### WHAT IS BEING ASKED
List every status value that the section on monitoring threads below gives for current_thread/2.

BEGIN EXCERPTED TEXT

8.2 Monitoring threads

Normal multi-threaded applications should not need these the predicates from this section because almost any usage of these predicates is unsafe. For example checking the existence of a thread before signalling it is of no use as it may vanish between the two calls. Catching exceptions using catch/3 is the only safe way to deal with thread-existence errors.

These predicates are provided for diagnosis and monitoring tasks. See also section 8.5, describing more high-level primitives.

current_thread(?Id, ?Status)

Enumerates identifiers and status of all currently known threads. Calling current_thread/2 does not influence any thread. See also thread_join/2. For threads that have an alias-name, this name is returned in Id instead of the numerical thread identifier. Status is one of:

running

The thread is running. This is the initial status of a thread. Please note that threads waiting for something are considered running too.

false

The Goal of the thread has been completed and failed.

true

The Goal of the thread has been completed and succeeded.

exited(Term)

The Goal of the thread has been terminated using thread_exit/1 with Term as argument. If the underlying native thread has exited (using pthread_exit()) Term is unbound.

exception(Term)

The Goal of the thread has been terminated due to an uncaught exception (see throw/1 and catch/3).

thread_statistics(+Id, +Key, -Value)

Obtains statistical information on thread Id as statistics/2 does in single-threaded applications. This call returns all keys of statistics/2, although only information statistics about the stacks and CPU time yield different values for each thread. (74)

mutex_statistics

Print usage statistics on internal mutexes and mutexes associated with dynamic predicates. For each mutex two numbers are printed: the number of times the mutex was acquired and the number of collisions: the number times the calling thread has to wait for the mutex. The collision-count is not available on Windows as this would break portability to Windows-95/98/ME or significantly harm performance. Generally collision count is close to zero on single-CPU hardware.

8.2.1 Linux: linuxthreads vs. NPTL

Linux has introduces POSIX threads (pthread) using an implementation called linuxthreads, where each thread was `almost' a process. This approach has various disadvantages, such as poor performance and non-compliance with several aspects of POSIX. However, there is one advantage. Where pthread does not provide a way to get statistics per thread, we could get this info from the process-oriented times() function. Since the 2.6.x kernels, Linux by default now uses the NPTL implementation which is POSIX compliant. Unfortunately, getting per-thread CPU statistics involves reading /proc and is therefore too slow for some applications.

SWI-Prolog is setup to run with the default thread model. Unfortunately there is no way to modify this at runtime, but there is a way to select the old thread model on modern machines at link time. This is achieved using the environment variable LD_ASSUME_KERNEL which must be set to a pre-nptl kernel version for linking the main executable. The value 2.4.21 is appropriate. When building from source, this flag can be set during the build process. When using a binary distribution one could create a minimal C program and relink the system using the plld utility.

END EXCERPTED TEXT
BEGIN EXCERPTED RECORDS

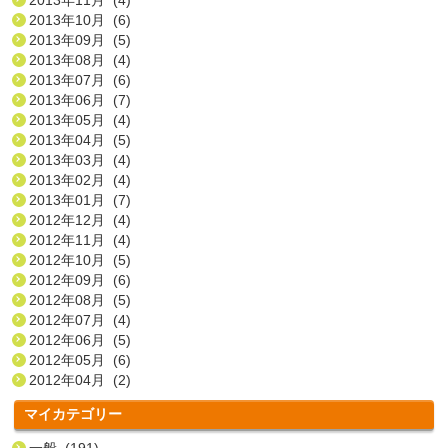
2013年10月 (6)
2013年09月 (5)
2013年08月 (4)
2013年07月 (6)
2013年06月 (7)
2013年05月 (4)
2013年04月 (5)
2013年03月 (4)
2013年02月 (4)
2013年01月 (7)
2012年12月 (4)
2012年11月 (4)
2012年10月 (5)
2012年09月 (6)
2012年08月 (5)
2012年07月 (4)
2012年06月 (5)
2012年05月 (6)
2012年04月 (2)
マイカテゴリー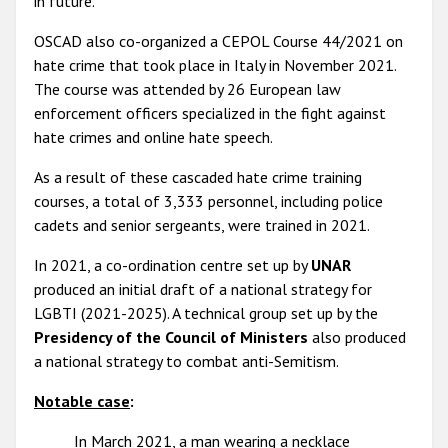
in future.
OSCAD also co-organized a CEPOL Course 44/2021 on
hate crime that took place in Italy in November 2021.
The course was attended by 26 European law
enforcement officers specialized in the fight against
hate crimes and online hate speech.
As a result of these cascaded hate crime training
courses, a total of 3,333 personnel, including police
cadets and senior sergeants, were trained in 2021.
In 2021, a co-ordination centre set up by
UNAR
produced an initial draft of a national strategy for
LGBTI (2021-2025). A technical group set up by the
Presidency of the Council of Ministers
also produced
a national strategy to combat anti-Semitism.
Notable case
:
In March 2021, a man wearing a necklace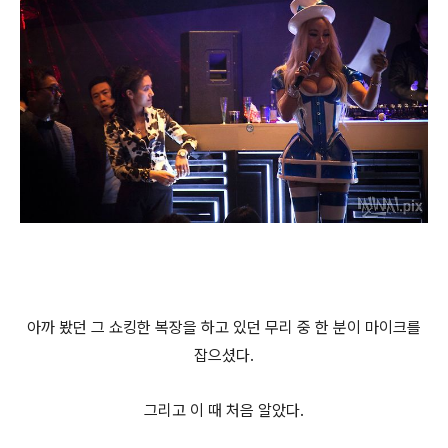
아까 봤던 그 쇼킹한 복장을 하고 있던 무리 중 한 분이 마이크를
잡으셨다.
그리고 이 때 처음 알았다.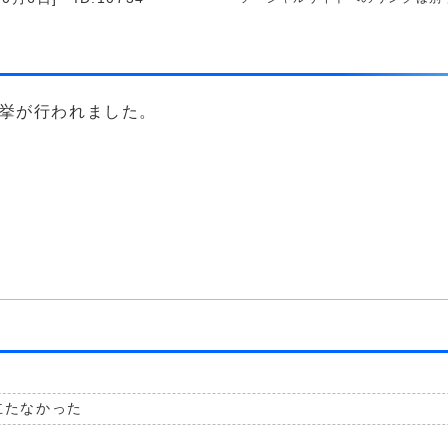
選挙が行われました。
立たなかった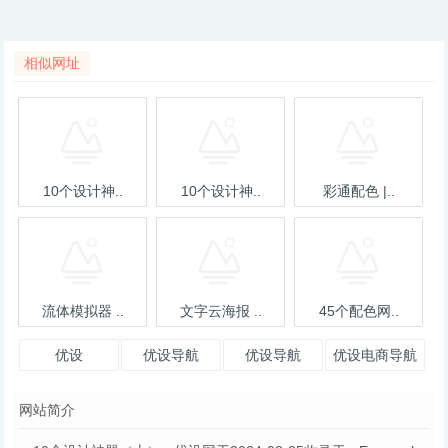
相似网址
10个设计神..
10个设计神..
彩通配色 |..
流体模拟器 ..
文字云海报 ..
45个配色网..
优设
优设导航
优设导航
优设电商导航
网站简介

END EXCERPTED RECORDS

### TASK RESPONSE
running, false, true, exited(Term), exception(Term)